The story begins in 1881 as Frank James (Sam Shepard) and his younger brother Jesse (Brad Pitt) prepare to stage a train robbery, which, as usual, they pull off handily. Frank afterward decides to pack in his 14-year career as a bandit and move East into anonymity, leaving Jesse to carry on with a ragtag gang that includes Bob Ford (Casey Affleck) and his brother, Charley (Sam Rockwell).
Even if you know nothing about Jesse James, the title of the movie gives the show away. The audience is placed in a position of omniscience – we know more than Jesse does about his fate and who will deliver it. He first sizes up the callow Bob by observing matter-of-factly, "You don't have the ingredients, son." But Bob, who religiously follows Jesse's exploits in the dime novels of the day, is so relentlessly adulatory that Jesse keeps him on as a kind of mascot.

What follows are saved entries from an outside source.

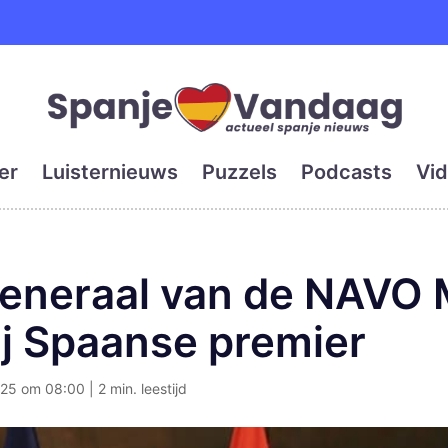
e en grootste digitale kra
er
Luisternieuws
Puzzels
Podcasts
Vid
generaal van de NAVO 
ij Spaanse premier
25 om 08:00 | 2 min. leestijd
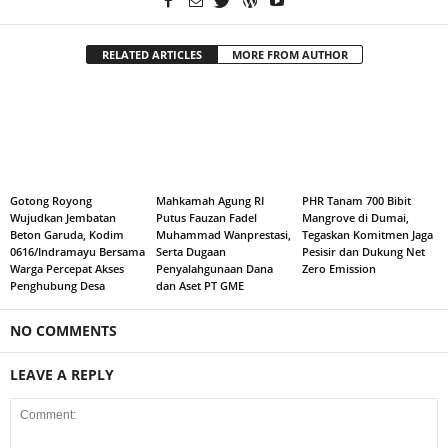
RELATED ARTICLES
MORE FROM AUTHOR
Gotong Royong
Mahkamah Agung RI
PHR Tanam 700 Bibit
Wujudkan Jembatan
Putus Fauzan Fadel
Mangrove di Dumai,
Beton Garuda, Kodim
Muhammad Wanprestasi,
Tegaskan Komitmen Jaga
0616/Indramayu Bersama
Serta Dugaan
Pesisir dan Dukung Net
Warga Percepat Akses
Penyalahgunaan Dana
Zero Emission
Penghubung Desa
dan Aset PT GME
NO COMMENTS
LEAVE A REPLY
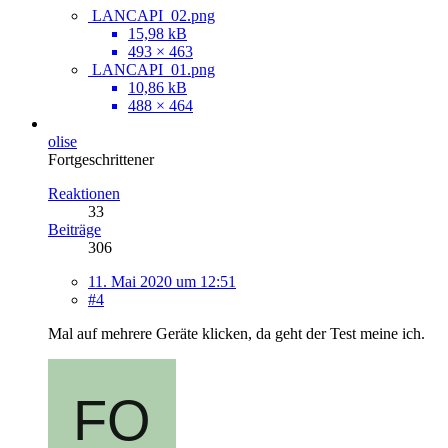
LANCAPI_02.png
15,98 kB
493 × 463
LANCAPI_01.png
10,86 kB
488 × 464
olise
Fortgeschrittener
Reaktionen
33
Beiträge
306
11. Mai 2020 um 12:51
#4
Mal auf mehrere Geräte klicken, da geht der Test meine ich.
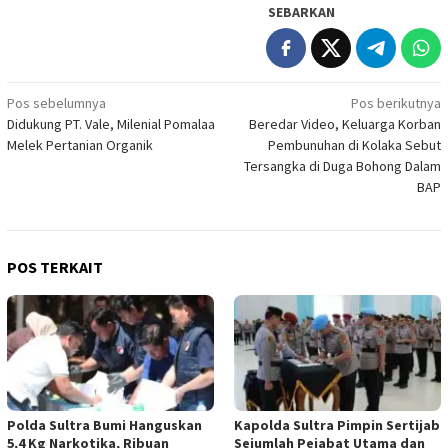
SEBARKAN
Navigasi
Pos sebelumnya
Pos berikutnya
Didukung PT. Vale, Milenial Pomalaa
Beredar Video, Keluarga Korban
pos
Melek Pertanian Organik
Pembunuhan di Kolaka Sebut
Tersangka di Duga Bohong Dalam
BAP
POS TERKAIT
Polda Sultra Bumi Hanguskan
Kapolda Sultra Pimpin Sertijab
5,4 Kg Narkotika, Ribuan
Sejumlah Pejabat Utama dan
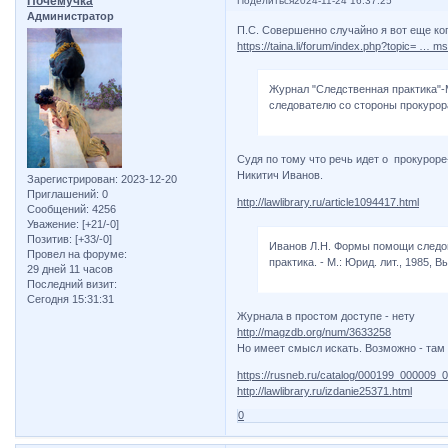
Почемучка
Поделиться
2024-11-24 16:37:25
Администратор
П.С. Совершенно случайно я вот еще ког
https://taina.li/forum/index.php?topic= … 
Журнал "Следственная практика"-
следователю со стороны прокурор
Судя по тому что речь идет о прокуроре
Никитич Иванов.
Зарегистрирован
: 2023-12-20
Приглашений:
0
http://lawlibrary.ru/article1094417.html
Сообщений:
4256
Уважение:
[+21/-0]
Позитив:
[+33/-0]
Иванов Л.Н. Формы помощи следов
Провел на форуме:
практика. - М.: Юрид. лит., 1985, Вы
29 дней 11 часов
Последний визит:
Сегодня 15:31:31
Журнала в простом доступе - нету
http://magzdb.org/num/3633258
Но имеет смысл искать. Возможно - там ч
https://rusneb.ru/catalog/000199_000009_
http://lawlibrary.ru/izdanie25371.html
0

What Jesse, despite his finely honed early warning system for danger, doesn't realize is that Bob's ardor has its flip side. He's the original obsessed fan. In his most clear-sighted moment, Jesse says to Bob, "You want to be like me, or you want to be me?"
The writer-director Andrew Dominick, adapting the 1983 novel by Ron Hansen, mythologizes Jesse even as he brings him into focus as a sociopath. Seemingly invincible, Jesse basks in his status as a pulp icon and yet he is constantly on guard against the slightest whisper of betrayal. He's like a prairie version of the Joe Pesci character in "Goodfellas" – an innocent remark by a cohort inspires waves of paranoia. His greatest passion is for methodically hunting down those who have moved against him, and so there is a kind of black comedy in watching him steer his gang. No one knows when this grinning maestro will lash out. His gang goes to ridiculous lengths to placate him; they would rather be humiliated than dead.
Dominick and his cinematographer, Roger Deakins, frame the story in expansive tableaux that capture the mournfulness of the wide-open spaces. Equal attention is paid to the aural environment: This is the kind of movie where you hear every cricket. The film's narration also comes with its surfeit of grandeur. Jesse is described thusly: "Rooms seemed hotter when he was in them, rain fell straighter, clocks slowed."
(It's not only when Jesse James is around that the clocks seem slow.)
Easing into the comforts of vice, chomping an expensive stogie, Pitt's Jesse sometimes appears to be posing for the cover of Cigar Aficionado magazine. But Pitt is the best reason to see this movie. All his years of being a celebrity in the eye of the storm have no doubt worked to his advantage here. When Paul Newman played Buffalo Bill in Robert Altman's "Buffalo Bill and the Indians," he emphasized the yawning gap between the dime-book legend and the actual, ordinary man. Pitt convincingly incarnates the Jesse James legend while at the same time subverting it. Jesse's hair-trigger psychosis is not what we expect – not even from our antiheroes.
And yet Dominick understands that Jesse will forever rise above his killer in the public imagination. Affleck does a meticulous job of portraying Bob as a craven idolator. The fact that his killing of Jesse is inevitable does not detract from its power – it may, in fact, be the source of its power.
I wish this movie wasn't so purposefully elegiac and attenuated – at times it's like a middling Terrence Malick fantasia – but it's well worth sitting through. Grade: B+
•Rated R for strong violence and brief sexual references.